== Segment start ==
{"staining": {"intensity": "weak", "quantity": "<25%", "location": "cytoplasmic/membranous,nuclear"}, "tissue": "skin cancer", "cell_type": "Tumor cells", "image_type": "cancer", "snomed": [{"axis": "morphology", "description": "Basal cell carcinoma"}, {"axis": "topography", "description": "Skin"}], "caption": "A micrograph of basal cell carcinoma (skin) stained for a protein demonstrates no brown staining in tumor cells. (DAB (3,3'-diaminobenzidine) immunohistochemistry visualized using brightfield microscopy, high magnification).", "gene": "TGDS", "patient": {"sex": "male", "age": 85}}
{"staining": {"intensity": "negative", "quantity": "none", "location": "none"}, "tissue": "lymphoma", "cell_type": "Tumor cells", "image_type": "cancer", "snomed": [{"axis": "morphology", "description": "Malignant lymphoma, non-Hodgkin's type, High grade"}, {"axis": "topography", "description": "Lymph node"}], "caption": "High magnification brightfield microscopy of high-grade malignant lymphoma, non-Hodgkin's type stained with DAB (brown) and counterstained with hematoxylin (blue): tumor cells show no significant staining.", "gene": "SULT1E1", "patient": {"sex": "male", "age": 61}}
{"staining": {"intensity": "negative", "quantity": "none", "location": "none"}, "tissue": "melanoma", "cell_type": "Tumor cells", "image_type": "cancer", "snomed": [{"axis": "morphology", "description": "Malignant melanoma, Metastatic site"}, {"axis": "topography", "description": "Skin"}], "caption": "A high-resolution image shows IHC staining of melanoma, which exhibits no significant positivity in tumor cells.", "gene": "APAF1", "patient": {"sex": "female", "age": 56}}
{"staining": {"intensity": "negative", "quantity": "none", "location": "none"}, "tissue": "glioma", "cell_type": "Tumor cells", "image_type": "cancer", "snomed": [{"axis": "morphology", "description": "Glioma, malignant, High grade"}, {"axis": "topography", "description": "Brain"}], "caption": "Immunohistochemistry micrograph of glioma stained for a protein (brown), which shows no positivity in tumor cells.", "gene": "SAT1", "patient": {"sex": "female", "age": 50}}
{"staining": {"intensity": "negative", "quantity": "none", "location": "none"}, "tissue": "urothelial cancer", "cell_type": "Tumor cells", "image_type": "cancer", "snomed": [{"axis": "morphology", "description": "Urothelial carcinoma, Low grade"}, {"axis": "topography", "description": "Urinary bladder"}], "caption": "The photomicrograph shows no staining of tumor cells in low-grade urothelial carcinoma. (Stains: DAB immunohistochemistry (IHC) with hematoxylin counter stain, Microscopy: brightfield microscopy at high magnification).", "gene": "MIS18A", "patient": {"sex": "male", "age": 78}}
== Segment end ==
> **ACTIVITY**
Would you please restate all of the entries exactly?

> **RESPONSE TO THE TASK**
{"staining": {"intensity": "weak", "quantity": "<25%", "location": "cytoplasmic/membranous,nuclear"}, "tissue": "skin cancer", "cell_type": "Tumor cells", "image_type": "cancer", "snomed": [{"axis": "morphology", "description": "Basal cell carcinoma"}, {"axis": "topography", "description": "Skin"}], "caption": "A micrograph of basal cell carcinoma (skin) stained for a protein demonstrates no brown staining in tumor cells. (DAB (3,3'-diaminobenzidine) immunohistochemistry visualized using brightfield microscopy, high magnification).", "gene": "TGDS", "patient": {"sex": "male", "age": 85}}
{"staining": {"intensity": "negative", "quantity": "none", "location": "none"}, "tissue": "lymphoma", "cell_type": "Tumor cells", "image_type": "cancer", "snomed": [{"axis": "morphology", "description": "Malignant lymphoma, non-Hodgkin's type, High grade"}, {"axis": "topography", "description": "Lymph node"}], "caption": "High magnification brightfield microscopy of high-grade malignant lymphoma, non-Hodgkin's type stained with DAB (brown) and counterstained with hematoxylin (blue): tumor cells show no significant staining.", "gene": "SULT1E1", "patient": {"sex": "male", "age": 61}}
{"staining": {"intensity": "negative", "quantity": "none", "location": "none"}, "tissue": "melanoma", "cell_type": "Tumor cells", "image_type": "cancer", "snomed": [{"axis": "morphology", "description": "Malignant melanoma, Metastatic site"}, {"axis": "topography", "description": "Skin"}], "caption": "A high-resolution image shows IHC staining of melanoma, which exhibits no significant positivity in tumor cells.", "gene": "APAF1", "patient": {"sex": "female", "age": 56}}
{"staining": {"intensity": "negative", "quantity": "none", "location": "none"}, "tissue": "glioma", "cell_type": "Tumor cells", "image_type": "cancer", "snomed": [{"axis": "morphology", "description": "Glioma, malignant, High grade"}, {"axis": "topography", "description": "Brain"}], "caption": "Immunohistochemistry micrograph of glioma stained for a protein (brown), which shows no positivity in tumor cells.", "gene": "SAT1", "patient": {"sex": "female", "age": 50}}
{"staining": {"intensity": "negative", "quantity": "none", "location": "none"}, "tissue": "urothelial cancer", "cell_type": "Tumor cells", "image_type": "cancer", "snomed": [{"axis": "morphology", "description": "Urothelial carcinoma, Low grade"}, {"axis": "topography", "description": "Urinary bladder"}], "caption": "The photomicrograph shows no staining of tumor cells in low-grade urothelial carcinoma. (Stains: DAB immunohistochemistry (IHC) with hematoxylin counter stain, Microscopy: brightfield microscopy at high magnification).", "gene": "MIS18A", "patient": {"sex": "male", "age": 78}}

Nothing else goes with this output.